= Beginning of Section =

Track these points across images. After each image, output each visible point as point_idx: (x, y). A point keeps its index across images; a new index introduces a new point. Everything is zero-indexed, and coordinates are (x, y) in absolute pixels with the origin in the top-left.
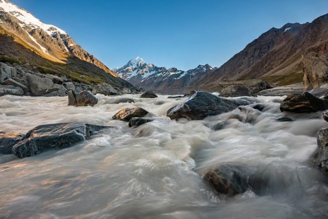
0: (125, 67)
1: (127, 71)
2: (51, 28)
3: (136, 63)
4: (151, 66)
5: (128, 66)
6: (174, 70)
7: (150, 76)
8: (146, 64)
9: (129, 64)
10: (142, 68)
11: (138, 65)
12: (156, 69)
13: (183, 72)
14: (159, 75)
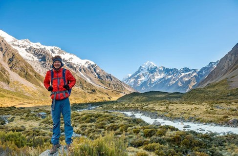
0: (136, 73)
1: (138, 77)
2: (87, 63)
3: (147, 68)
4: (161, 69)
5: (139, 72)
6: (186, 70)
7: (161, 79)
8: (157, 68)
9: (140, 69)
10: (152, 73)
11: (148, 69)
12: (167, 71)
13: (195, 71)
14: (170, 77)
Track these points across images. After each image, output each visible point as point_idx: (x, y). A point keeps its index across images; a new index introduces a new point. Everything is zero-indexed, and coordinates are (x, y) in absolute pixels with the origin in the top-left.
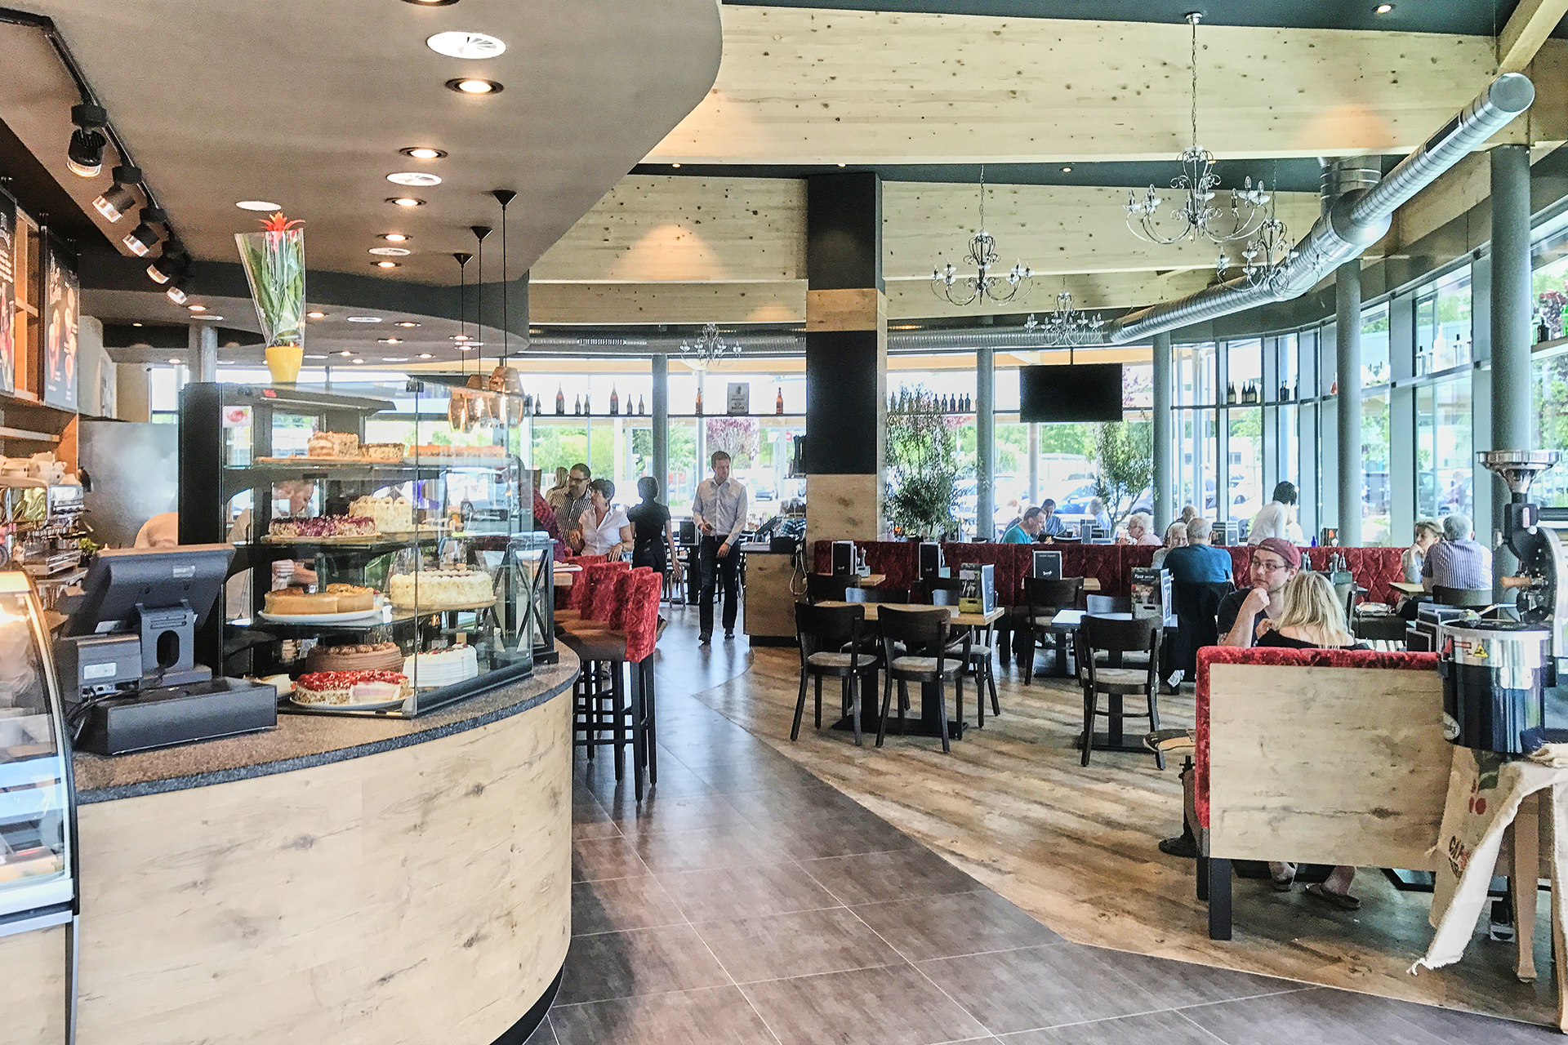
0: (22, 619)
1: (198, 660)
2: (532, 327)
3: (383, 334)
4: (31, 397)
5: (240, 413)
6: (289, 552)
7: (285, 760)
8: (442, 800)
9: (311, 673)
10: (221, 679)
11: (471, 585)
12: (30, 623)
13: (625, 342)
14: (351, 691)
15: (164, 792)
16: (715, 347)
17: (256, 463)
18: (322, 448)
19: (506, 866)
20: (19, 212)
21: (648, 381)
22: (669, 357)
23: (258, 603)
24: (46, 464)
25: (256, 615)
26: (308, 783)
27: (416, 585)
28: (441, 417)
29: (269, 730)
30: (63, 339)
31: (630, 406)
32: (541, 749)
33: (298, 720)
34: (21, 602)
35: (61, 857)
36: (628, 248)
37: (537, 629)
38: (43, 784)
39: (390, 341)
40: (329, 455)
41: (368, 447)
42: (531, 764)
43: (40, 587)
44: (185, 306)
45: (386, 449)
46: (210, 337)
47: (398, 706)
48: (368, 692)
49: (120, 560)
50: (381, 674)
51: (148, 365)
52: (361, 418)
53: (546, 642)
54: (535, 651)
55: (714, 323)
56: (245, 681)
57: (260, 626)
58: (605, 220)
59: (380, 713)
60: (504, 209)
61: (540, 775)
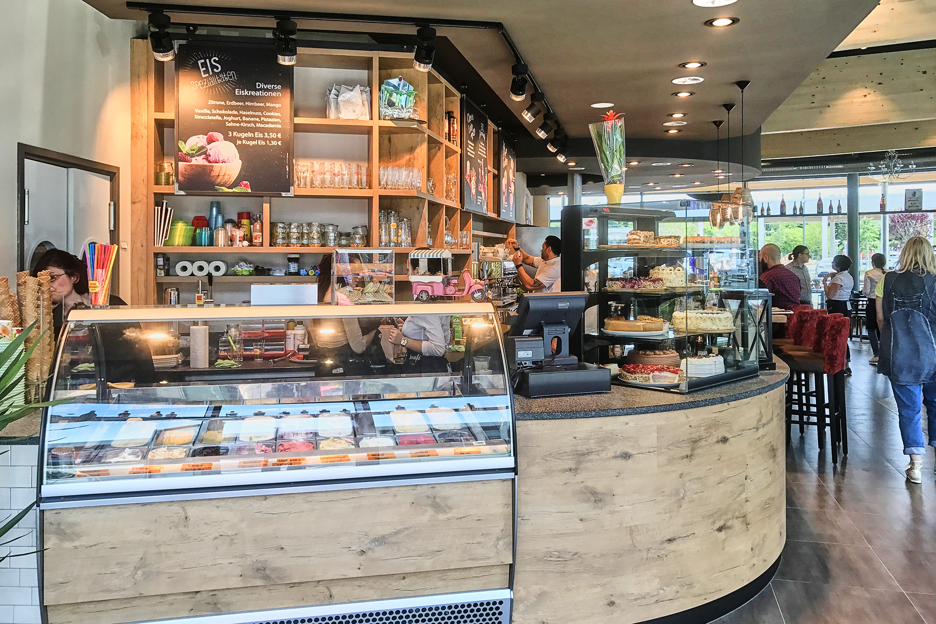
0: (491, 326)
1: (572, 352)
2: (763, 161)
3: (672, 172)
4: (494, 216)
5: (591, 221)
6: (616, 296)
7: (615, 409)
8: (703, 443)
9: (629, 364)
10: (582, 363)
11: (720, 319)
12: (494, 329)
13: (827, 167)
14: (651, 376)
15: (555, 419)
16: (895, 166)
17: (599, 248)
18: (634, 239)
19: (742, 488)
20: (489, 122)
21: (844, 192)
22: (860, 175)
23: (601, 324)
24: (501, 250)
25: (600, 331)
26: (627, 424)
27: (687, 318)
28: (704, 219)
29: (607, 393)
30: (508, 185)
31: (831, 208)
32: (764, 421)
33: (622, 389)
34: (491, 318)
35: (509, 445)
36: (829, 106)
37: (762, 349)
38: (501, 408)
39: (676, 176)
40: (638, 243)
41: (660, 238)
42: (757, 429)
43: (499, 312)
44: (566, 163)
45: (670, 240)
46: (578, 179)
47: (677, 386)
48: (660, 377)
49: (535, 299)
50: (667, 368)
51: (548, 196)
52: (656, 222)
53: (767, 356)
54: (760, 362)
55: (894, 150)
56: (595, 365)
57: (602, 336)
58: (813, 89)
59: (667, 389)
60: (742, 92)
61: (763, 436)
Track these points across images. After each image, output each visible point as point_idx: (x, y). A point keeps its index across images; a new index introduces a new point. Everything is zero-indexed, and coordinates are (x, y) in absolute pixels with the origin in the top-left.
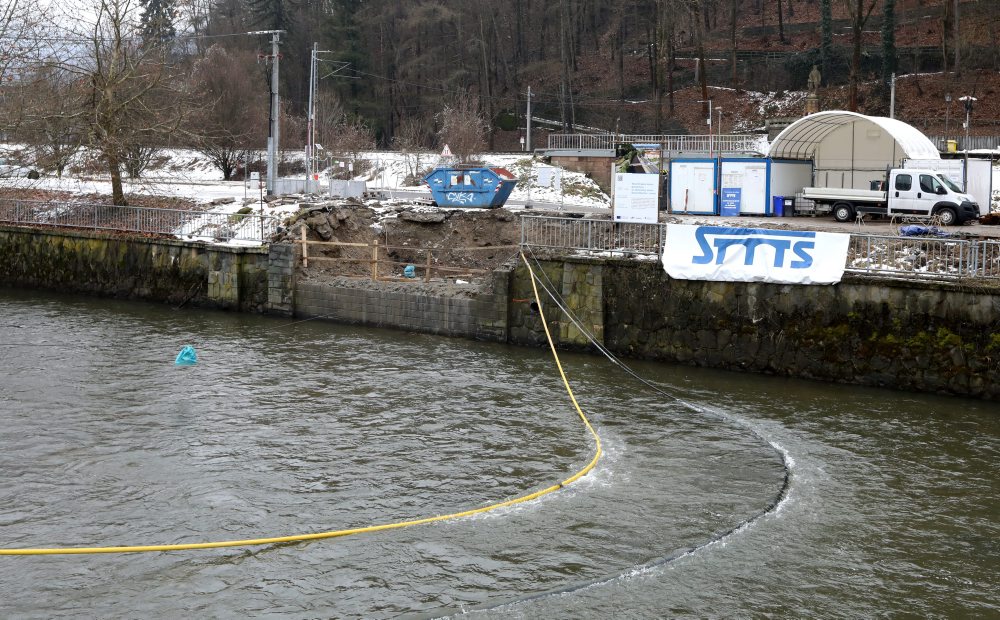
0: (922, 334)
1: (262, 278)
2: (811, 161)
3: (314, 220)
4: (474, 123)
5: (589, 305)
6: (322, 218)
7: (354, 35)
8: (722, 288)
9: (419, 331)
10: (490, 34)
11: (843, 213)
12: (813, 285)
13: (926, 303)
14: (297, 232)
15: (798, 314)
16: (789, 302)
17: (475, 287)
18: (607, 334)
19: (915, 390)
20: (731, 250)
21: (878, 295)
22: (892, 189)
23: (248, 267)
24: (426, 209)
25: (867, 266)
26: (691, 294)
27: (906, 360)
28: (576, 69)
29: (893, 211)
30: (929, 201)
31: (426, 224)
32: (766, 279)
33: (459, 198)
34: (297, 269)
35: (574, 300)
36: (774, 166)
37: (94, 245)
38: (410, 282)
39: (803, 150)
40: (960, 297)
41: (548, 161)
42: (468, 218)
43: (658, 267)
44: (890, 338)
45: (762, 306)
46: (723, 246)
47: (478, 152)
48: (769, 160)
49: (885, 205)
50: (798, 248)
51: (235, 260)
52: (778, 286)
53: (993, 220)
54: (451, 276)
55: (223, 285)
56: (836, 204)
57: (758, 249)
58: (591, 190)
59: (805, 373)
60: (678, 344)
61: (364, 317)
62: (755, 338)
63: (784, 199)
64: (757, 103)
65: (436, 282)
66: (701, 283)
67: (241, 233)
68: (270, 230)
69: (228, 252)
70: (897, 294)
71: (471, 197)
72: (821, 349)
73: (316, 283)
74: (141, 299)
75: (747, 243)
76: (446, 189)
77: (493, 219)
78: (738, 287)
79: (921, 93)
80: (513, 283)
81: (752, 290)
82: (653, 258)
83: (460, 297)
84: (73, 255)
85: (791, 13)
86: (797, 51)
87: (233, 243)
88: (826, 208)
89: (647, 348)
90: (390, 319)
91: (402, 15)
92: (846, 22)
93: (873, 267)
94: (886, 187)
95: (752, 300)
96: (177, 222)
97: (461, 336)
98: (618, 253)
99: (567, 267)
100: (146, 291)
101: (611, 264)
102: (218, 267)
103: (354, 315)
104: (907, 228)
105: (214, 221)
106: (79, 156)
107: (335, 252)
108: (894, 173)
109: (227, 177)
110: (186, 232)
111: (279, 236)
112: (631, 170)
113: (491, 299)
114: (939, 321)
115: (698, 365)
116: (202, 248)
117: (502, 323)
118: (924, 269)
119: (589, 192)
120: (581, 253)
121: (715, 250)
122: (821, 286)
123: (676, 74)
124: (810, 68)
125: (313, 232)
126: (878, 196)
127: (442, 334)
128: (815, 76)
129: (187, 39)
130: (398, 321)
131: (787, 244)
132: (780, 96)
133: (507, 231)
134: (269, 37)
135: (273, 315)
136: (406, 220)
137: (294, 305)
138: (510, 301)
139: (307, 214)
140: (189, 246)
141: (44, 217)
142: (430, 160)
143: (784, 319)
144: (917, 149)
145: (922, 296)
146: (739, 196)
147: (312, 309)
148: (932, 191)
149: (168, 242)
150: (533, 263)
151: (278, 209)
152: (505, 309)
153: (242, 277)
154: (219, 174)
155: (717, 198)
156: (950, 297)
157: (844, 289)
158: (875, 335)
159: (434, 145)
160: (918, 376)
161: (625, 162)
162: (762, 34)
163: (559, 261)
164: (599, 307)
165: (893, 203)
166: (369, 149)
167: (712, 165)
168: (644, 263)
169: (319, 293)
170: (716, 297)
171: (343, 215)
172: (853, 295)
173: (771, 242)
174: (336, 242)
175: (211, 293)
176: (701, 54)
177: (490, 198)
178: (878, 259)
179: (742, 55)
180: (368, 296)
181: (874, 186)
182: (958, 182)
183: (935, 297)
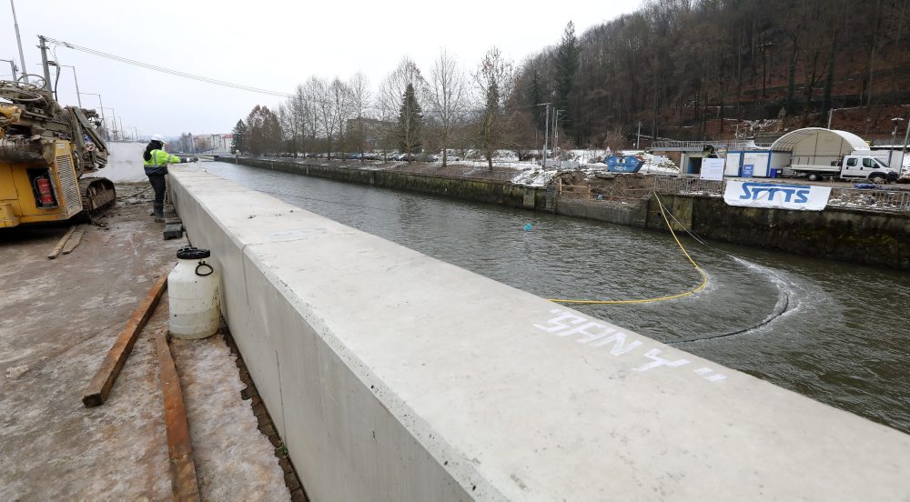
0: (872, 238)
1: (544, 198)
2: (791, 152)
3: (564, 177)
4: (618, 137)
5: (685, 215)
6: (566, 176)
7: (565, 104)
8: (755, 211)
9: (607, 222)
10: (622, 100)
11: (813, 177)
12: (806, 211)
13: (876, 223)
14: (558, 181)
15: (796, 224)
16: (791, 218)
17: (632, 206)
18: (693, 227)
19: (864, 264)
20: (760, 194)
21: (845, 217)
22: (845, 165)
23: (538, 194)
24: (607, 173)
25: (838, 203)
26: (737, 212)
27: (860, 249)
28: (659, 114)
29: (844, 176)
30: (868, 172)
31: (606, 179)
32: (780, 207)
33: (620, 168)
34: (558, 195)
35: (678, 213)
36: (773, 154)
37: (483, 185)
38: (602, 202)
39: (788, 147)
40: (900, 220)
41: (651, 153)
42: (625, 177)
43: (722, 200)
44: (851, 238)
45: (776, 219)
46: (756, 192)
47: (621, 149)
48: (770, 152)
49: (839, 173)
50: (799, 194)
51: (534, 191)
52: (786, 211)
53: (906, 181)
54: (620, 200)
55: (529, 201)
56: (809, 173)
57: (776, 193)
58: (671, 165)
59: (797, 251)
60: (729, 233)
61: (584, 215)
62: (771, 234)
63: (776, 170)
64: (749, 125)
65: (614, 203)
66: (743, 208)
67: (535, 181)
68: (547, 180)
69: (531, 188)
70: (858, 217)
71: (625, 168)
72: (808, 241)
73: (564, 201)
74: (499, 204)
75: (770, 190)
76: (614, 165)
77: (635, 177)
78: (764, 211)
79: (844, 118)
80: (650, 204)
81: (771, 212)
82: (719, 196)
83: (626, 209)
84: (476, 188)
85: (770, 82)
86: (772, 101)
87: (533, 185)
88: (803, 174)
89: (713, 235)
90: (594, 216)
91: (585, 95)
92: (802, 85)
93: (843, 203)
94: (840, 164)
95: (770, 217)
96: (511, 176)
97: (626, 225)
98: (701, 193)
99: (675, 198)
100: (501, 202)
101: (697, 198)
102: (527, 194)
103: (580, 214)
104: (860, 185)
105: (525, 176)
106: (470, 152)
107: (571, 189)
108: (847, 158)
109: (520, 160)
110: (516, 180)
111: (551, 183)
112: (710, 157)
113: (639, 211)
114: (883, 231)
115: (739, 244)
116: (521, 187)
117: (644, 221)
118: (874, 206)
119: (670, 166)
120: (682, 193)
121: (752, 193)
122: (811, 211)
123: (708, 114)
124: (781, 108)
125: (564, 182)
126: (836, 169)
127: (616, 224)
128: (783, 112)
129: (503, 109)
130: (598, 217)
131: (793, 192)
132: (762, 122)
133: (642, 182)
134: (545, 106)
135: (548, 212)
136: (599, 178)
137: (556, 209)
138: (648, 212)
139: (561, 174)
140: (517, 186)
141: (467, 174)
142: (600, 153)
143: (787, 226)
144: (859, 146)
145: (874, 219)
146: (752, 169)
147: (562, 210)
148: (870, 167)
149: (509, 184)
150: (660, 196)
151: (549, 172)
152: (645, 214)
153: (536, 198)
154: (517, 159)
155: (740, 169)
156: (892, 220)
157: (825, 214)
158: (841, 237)
159: (601, 146)
160: (867, 257)
161: (707, 153)
162: (754, 94)
163: (673, 196)
164: (690, 216)
165: (845, 172)
166: (575, 149)
167: (739, 154)
168: (713, 198)
169: (566, 205)
170: (751, 214)
171: (574, 175)
172: (830, 217)
173: (784, 190)
174: (572, 185)
175: (525, 203)
176: (722, 105)
177: (633, 168)
178: (845, 199)
179: (741, 104)
180: (586, 208)
181: (833, 164)
182: (886, 162)
183: (883, 220)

= End of Section =

EXERCISE DIRECTIONS: Please output every line from the start of the records through the line containing "0: (136, 73)", inclusive, as a JSON list of strings with one string per line, skipping blank lines and leaving out the pictures.

ANSWER BOX:
[
  "Track these points across images. After each image, output each visible point as point_idx: (x, y). A point keeps its index across images; a new index introduces a new point. Everything is zero-indexed, and coordinates are (x, y) in absolute pixels with the origin in the top-left.",
  "0: (125, 67)",
  "1: (127, 71)",
  "2: (51, 28)",
  "3: (136, 63)",
  "4: (151, 66)",
  "5: (128, 66)",
  "6: (174, 70)",
  "7: (150, 76)",
  "8: (146, 64)",
  "9: (129, 64)",
  "10: (142, 68)",
  "11: (138, 65)",
  "12: (156, 69)",
  "13: (183, 72)",
  "14: (159, 75)",
  "0: (136, 73)"
]